╭─ PROVIDED PASSAGE
A blog on statistics, methods, philosophy of science, and open science. Understanding 20% of statistics will improve 80% of your inferences.

Saturday, September 19, 2020

P-hacking and optional stopping have been judged violations of scientific integrity

On July 28, 2020, the first Dutch academic has been judged to have violated the code of conduct for research integrity for p-hacking and optional stopping with the aim of improving the chances of obtaining a statistically significant result. I think this is a noteworthy event that marks a turning point in the way the scientific research community interprets research practices that up to a decade ago were widely practiced. The researcher in question violated scientific integrity in several other important ways, including withdrawing blood without ethical consent, and writing grant proposals in which studies and data were presented that had not been performed and collected. But here, I want to focus on the judgment about p-hacking and optional stopping.

When I studied at Leiden University from 1998 to 2002 and commuted by train from my hometown of Rotterdam I would regularly smoke a cigar in the smoking compartment of the train during my commute. If I would enter a train today and light a cigar, the responses I would get from my fellow commuters would be markedly different than 20 years ago. They would probably display moral indignation or call the train conductor who would give me a fine. Times change.
╰─
▶ **WORK INSTRUCTIONS**: Can you continue the blog post on p-hacking and optional stopping from the point where it stops?
╭─ DATA UNDER STUDY
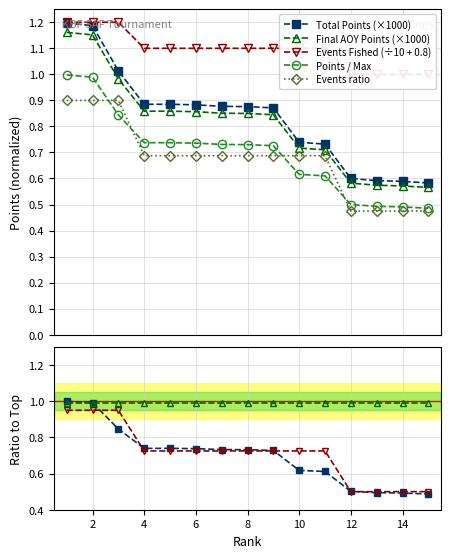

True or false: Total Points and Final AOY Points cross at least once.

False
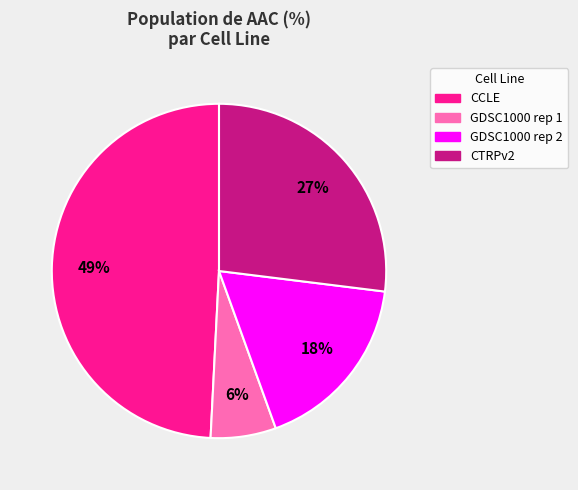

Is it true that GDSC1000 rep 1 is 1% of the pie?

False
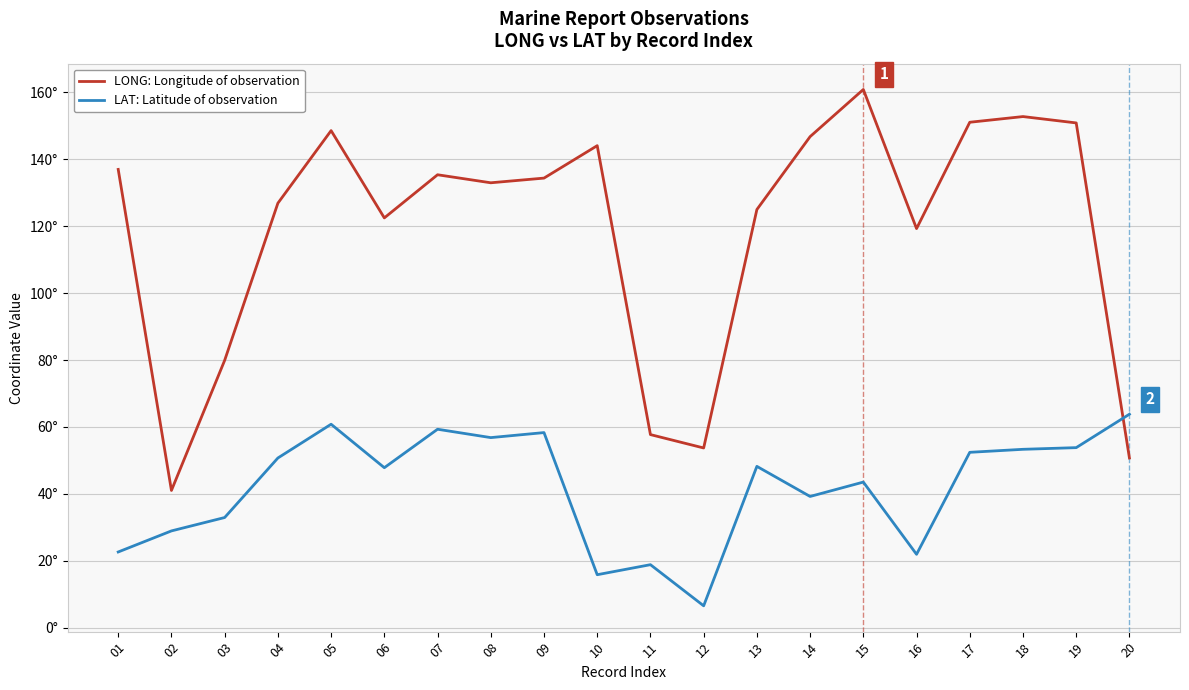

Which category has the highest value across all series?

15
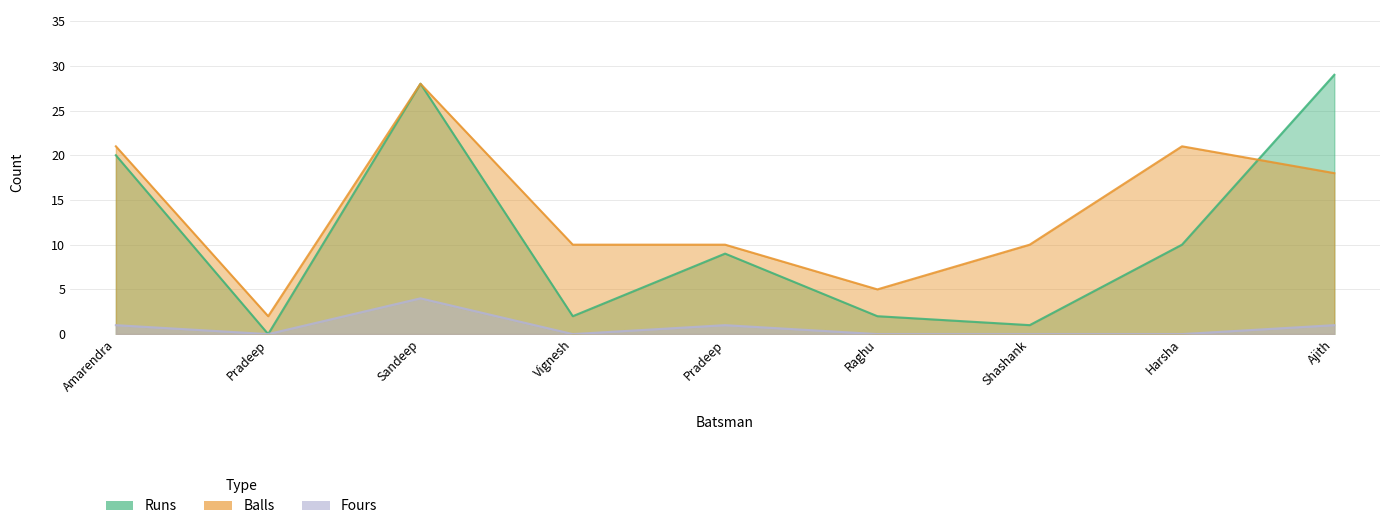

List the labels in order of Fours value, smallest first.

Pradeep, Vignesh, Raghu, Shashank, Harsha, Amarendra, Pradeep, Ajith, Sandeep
╰─
╭─ DATA UNDER STUDY
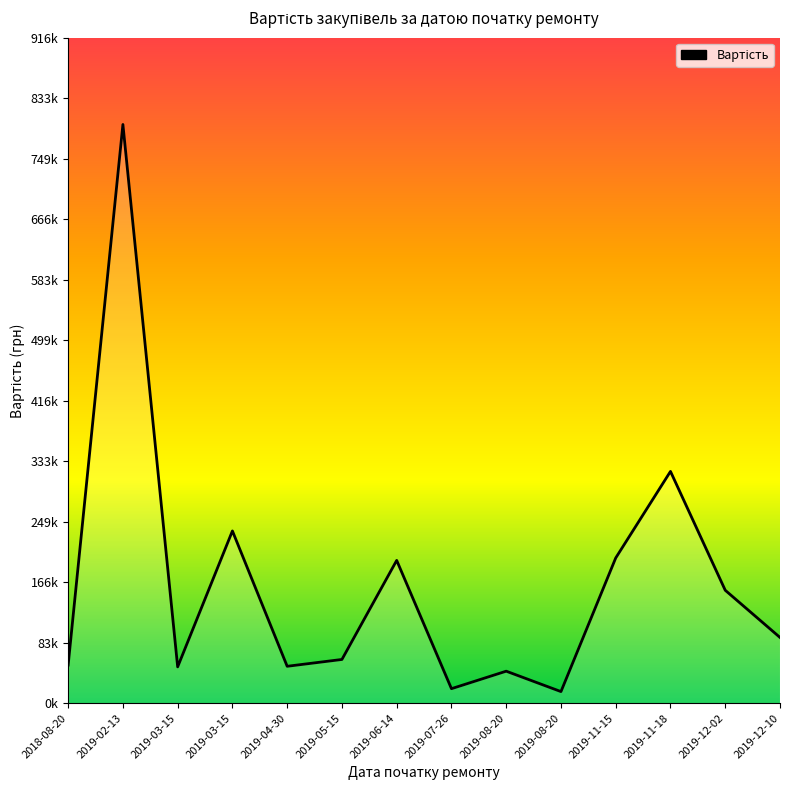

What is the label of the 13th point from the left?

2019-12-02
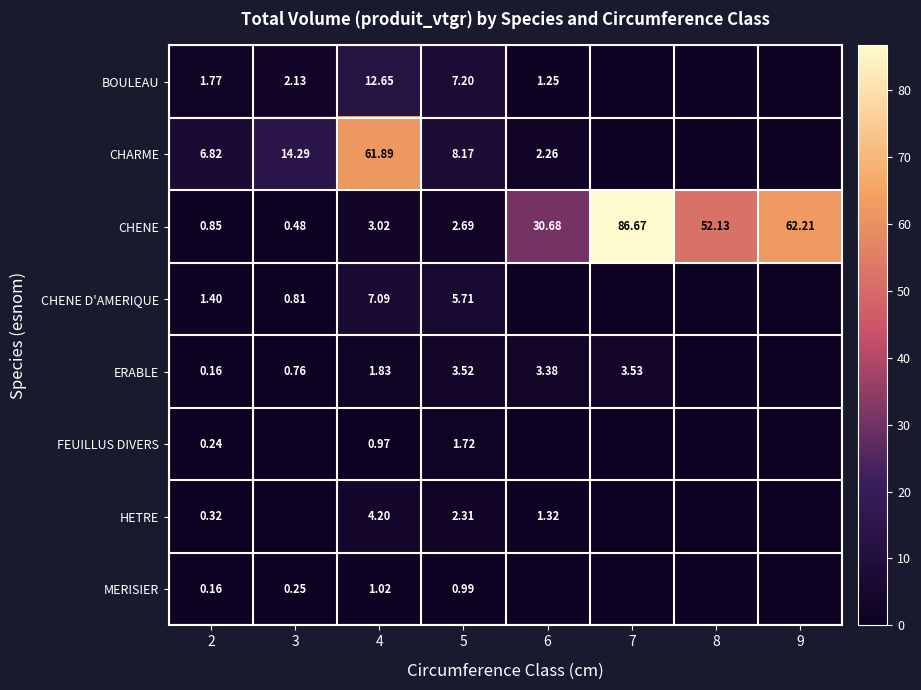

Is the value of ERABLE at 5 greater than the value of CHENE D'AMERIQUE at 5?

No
╰─
▶ **RESPONSE BOX**:
When the report on the fraud case of Diederik Stapel came out, the three committees were surprised by a research culture that accepted “sloppy science”. But it did not directly refer to these practices as violations of the code of conduct for research integrity. For example, on page 57 they wrote:

 “In the recommendations, the Committees not only wish to focus on preventing or reducing fraud, but also on improving the research culture. The European Code refers to ‘minor misdemeanours’: some data massage, the omission of some unwelcome observations, ‘favourable’ rounding off or summarizing, etc. This kind of misconduct is not categorized under the ‘big three’ (fabrication, falsification, plagiarism) but it is, in principle, equally unacceptable and may, if not identified or corrected, easily lead to more serious breaches of standards of integrity.”

Compare this to the report by LOWI, the Dutch National Body for Scientific Integrity, for a researcher at Leiden University who was judged to violate the code of conduct for research integrity for p-hacking and optional stopping (note this is my translation from Dutch of the advice on page 17 point IV, and point V on page 4):

“The Board has rightly ruled that Petitioner has violated standards of academic integrity with regard to points 2 to 5 of the complaint.”

With this, LOWI has judged that the Scientific Integrity Committee of Leiden University (abbreviated as CWI in Dutch) ruled correctly with respect to the following:

“According to the CWI, the applicant also acted in violation of scientific integrity by incorrectly using statistical methods (p-hacking) by continuously conducting statistical tests during the course of an experiment and by supplementing the research population with the aim of improving the chances of obtaining a statistically significant result.”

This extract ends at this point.